Sim, olha só os pontos… Isto não faz quem não tem nada no coração, percebes? Estas coisas só se fazem para quem se espera com amor.

A rapariga ficou pensativa.

Porque é que a avó é assim agora?

Não sei, filha. Acho que é da tristeza, da solidão. Nem todos conseguem lidar. Há quem fique amargo, ache que todos são maus porque se sente mal. Não fiques zangada com ela. O que ela faz… É a dor a falar. O melhor é ter pena, filha. Nós temos-nos uma à outra, e ela não tem ninguém.

Beatriz acariciava a manta.

No dia seguinte, Helena falou com o Francisco, pediu um advogado. Percebeu que ia mesmo ter de vender a casa, não havia outra maneira.
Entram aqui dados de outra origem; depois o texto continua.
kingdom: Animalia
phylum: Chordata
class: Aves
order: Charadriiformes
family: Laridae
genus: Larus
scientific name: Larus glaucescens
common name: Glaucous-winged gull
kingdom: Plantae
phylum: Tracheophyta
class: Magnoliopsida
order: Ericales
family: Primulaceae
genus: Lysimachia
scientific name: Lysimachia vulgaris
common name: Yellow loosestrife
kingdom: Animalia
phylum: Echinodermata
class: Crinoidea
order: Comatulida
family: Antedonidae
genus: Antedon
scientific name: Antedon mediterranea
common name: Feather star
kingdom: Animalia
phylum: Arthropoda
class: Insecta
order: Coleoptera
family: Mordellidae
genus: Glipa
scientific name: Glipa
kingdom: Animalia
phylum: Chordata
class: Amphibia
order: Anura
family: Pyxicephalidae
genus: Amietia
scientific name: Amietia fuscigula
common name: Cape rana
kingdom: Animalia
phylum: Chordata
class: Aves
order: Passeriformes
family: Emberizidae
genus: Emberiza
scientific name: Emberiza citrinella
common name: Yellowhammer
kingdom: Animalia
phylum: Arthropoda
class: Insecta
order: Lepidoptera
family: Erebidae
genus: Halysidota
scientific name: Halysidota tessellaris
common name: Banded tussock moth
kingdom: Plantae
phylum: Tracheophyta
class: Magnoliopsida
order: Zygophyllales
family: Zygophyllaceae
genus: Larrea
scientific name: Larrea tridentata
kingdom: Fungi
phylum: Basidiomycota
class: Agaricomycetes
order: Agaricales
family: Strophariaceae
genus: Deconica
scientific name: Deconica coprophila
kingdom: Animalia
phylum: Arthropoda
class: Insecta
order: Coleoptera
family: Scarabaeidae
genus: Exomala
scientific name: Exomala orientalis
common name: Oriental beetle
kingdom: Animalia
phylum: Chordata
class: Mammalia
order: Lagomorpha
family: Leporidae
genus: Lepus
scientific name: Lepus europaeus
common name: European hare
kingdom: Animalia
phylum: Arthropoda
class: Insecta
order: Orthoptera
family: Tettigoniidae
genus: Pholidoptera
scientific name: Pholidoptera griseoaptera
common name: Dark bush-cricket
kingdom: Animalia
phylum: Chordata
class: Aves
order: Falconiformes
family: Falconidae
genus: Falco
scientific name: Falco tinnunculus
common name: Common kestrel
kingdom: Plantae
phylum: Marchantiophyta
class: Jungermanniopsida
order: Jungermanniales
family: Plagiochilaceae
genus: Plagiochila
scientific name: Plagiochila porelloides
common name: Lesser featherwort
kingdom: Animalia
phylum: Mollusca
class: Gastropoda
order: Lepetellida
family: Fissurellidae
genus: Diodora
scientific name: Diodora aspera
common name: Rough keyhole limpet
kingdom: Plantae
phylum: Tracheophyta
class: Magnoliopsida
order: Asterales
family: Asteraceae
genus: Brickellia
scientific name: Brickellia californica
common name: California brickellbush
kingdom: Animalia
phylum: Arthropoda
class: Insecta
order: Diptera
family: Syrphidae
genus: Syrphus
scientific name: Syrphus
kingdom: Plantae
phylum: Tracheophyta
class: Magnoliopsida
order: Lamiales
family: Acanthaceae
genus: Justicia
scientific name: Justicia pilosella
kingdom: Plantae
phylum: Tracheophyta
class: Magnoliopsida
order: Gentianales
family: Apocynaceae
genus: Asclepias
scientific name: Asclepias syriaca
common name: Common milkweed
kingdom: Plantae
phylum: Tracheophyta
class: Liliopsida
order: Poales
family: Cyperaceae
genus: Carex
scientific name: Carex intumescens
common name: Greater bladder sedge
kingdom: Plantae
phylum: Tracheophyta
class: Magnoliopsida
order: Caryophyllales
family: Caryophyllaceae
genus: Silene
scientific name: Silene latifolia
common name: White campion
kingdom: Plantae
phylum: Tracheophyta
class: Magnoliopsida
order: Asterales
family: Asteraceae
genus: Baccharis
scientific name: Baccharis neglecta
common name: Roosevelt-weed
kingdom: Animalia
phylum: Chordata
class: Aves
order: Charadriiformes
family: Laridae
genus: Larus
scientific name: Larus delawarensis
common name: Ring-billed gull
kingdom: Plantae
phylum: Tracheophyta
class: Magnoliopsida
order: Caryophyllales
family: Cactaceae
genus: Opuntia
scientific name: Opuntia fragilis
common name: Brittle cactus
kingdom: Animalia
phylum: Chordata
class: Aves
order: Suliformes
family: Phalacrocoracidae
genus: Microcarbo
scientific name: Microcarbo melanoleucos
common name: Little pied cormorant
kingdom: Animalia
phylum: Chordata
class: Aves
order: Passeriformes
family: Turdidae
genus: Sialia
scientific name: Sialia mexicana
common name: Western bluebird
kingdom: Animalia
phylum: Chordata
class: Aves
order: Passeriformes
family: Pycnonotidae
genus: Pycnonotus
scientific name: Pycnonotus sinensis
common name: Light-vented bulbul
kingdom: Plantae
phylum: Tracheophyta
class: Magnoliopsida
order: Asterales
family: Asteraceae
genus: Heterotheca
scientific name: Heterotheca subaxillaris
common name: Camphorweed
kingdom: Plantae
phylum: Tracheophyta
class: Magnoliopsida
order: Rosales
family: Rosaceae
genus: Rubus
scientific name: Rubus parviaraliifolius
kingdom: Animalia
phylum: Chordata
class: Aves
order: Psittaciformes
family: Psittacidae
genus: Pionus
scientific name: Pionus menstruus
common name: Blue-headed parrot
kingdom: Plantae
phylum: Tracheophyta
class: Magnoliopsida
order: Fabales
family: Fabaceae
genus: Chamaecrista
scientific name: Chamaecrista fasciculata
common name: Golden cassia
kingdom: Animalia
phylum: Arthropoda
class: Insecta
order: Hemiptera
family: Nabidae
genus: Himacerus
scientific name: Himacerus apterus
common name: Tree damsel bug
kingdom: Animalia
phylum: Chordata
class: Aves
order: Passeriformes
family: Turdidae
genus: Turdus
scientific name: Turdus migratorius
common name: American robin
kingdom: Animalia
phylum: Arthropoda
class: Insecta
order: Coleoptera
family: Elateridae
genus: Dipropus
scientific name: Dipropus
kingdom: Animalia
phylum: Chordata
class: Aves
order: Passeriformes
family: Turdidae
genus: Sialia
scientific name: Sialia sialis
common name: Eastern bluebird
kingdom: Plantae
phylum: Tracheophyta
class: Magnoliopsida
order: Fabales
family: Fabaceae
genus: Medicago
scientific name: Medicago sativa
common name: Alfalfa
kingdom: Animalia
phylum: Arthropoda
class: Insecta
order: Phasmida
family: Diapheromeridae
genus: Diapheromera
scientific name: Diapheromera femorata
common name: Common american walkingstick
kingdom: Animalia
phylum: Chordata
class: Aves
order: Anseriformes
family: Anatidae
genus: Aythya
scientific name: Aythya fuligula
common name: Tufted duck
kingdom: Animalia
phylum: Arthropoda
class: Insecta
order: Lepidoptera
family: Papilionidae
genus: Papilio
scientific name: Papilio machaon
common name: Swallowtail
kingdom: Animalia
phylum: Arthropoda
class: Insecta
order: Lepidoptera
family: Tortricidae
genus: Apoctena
Já não tinha poupanças, tudo foi investido na casa.

À noite falou com Beatriz sobre as opções.

Mas a Beatriz fez planos. De manhã, fingiu ir à escola e foi bater à porta da avó.

O que fazes aqui? espantou-se Leonor.

Sem dizer nada, Beatriz estendeu-lhe a touca e a manta.

O que é isto…? A avó não conseguiu disfarçar o estremecer da voz.

Está muito bonito. Eu sei que fez isto para mim.

Entra lá…

À noite, Beatriz foi até à mesa da mãe, que procurava casas na internet.

Mãe!

Hum? Helena de olhos postos no portátil.

Não precisamos de mudar de casa.

O quê? Helena desviou o olhar.

Não precisamos de sair. Falei com a avó.

Helena ficou em choque:

Fizeste o quê?

Fui falar com ela. Vai abdicar da herança.

Não percebo nada

Disse-lhe que não queria que ela ficasse sozinha… Dei-lhe escolha: ou insiste, mas nunca mais olho para ela, ou abdica e eu continuo a visitá-la.

E ela…?

Olha… Beatriz pousou um embrulho à frente da mãe.

Helena abriu-o e soltou um suspiro:

Meu Deus, que maravilha!

Pois! Vou usá-lo no baile de finalistas! Nessa altura deve-me servir.

Era um vestido longo, rendado, feito à mão. Observando melhor, percebeu que era renda de agulha.

Sabes o tempo e trabalho nisto?!

Sei, mãe… Sei… Ela sente-se mal e tem muitas saudades do pai. Chorou, mãe…

Chorou? A Leonor?

Sim…

Helena não encontrou palavras. A sala ficou em silêncio, até o telefone tocar Helena deixou-o a carregar na sala.

Olá, Leonor.

Olá, Helena. A Beatriz contou-te da nossa conversa?

Acabou de contar.

Então percebes que não vou reclamar a casa.

Obrigada. E pelo vestido também. É mesmo lindo, tem mãos de ouro!

Não exagere! Amanhã, à uma no escritório do notário. Mando o endereço. Vou assinar a renúncia à herança. E, Helena…

Sim?

A Beatriz é uma miúda muito bem educada.

Helena demorou a pousar o telefone. Depois voltou à cozinha, abraçou a filha com força.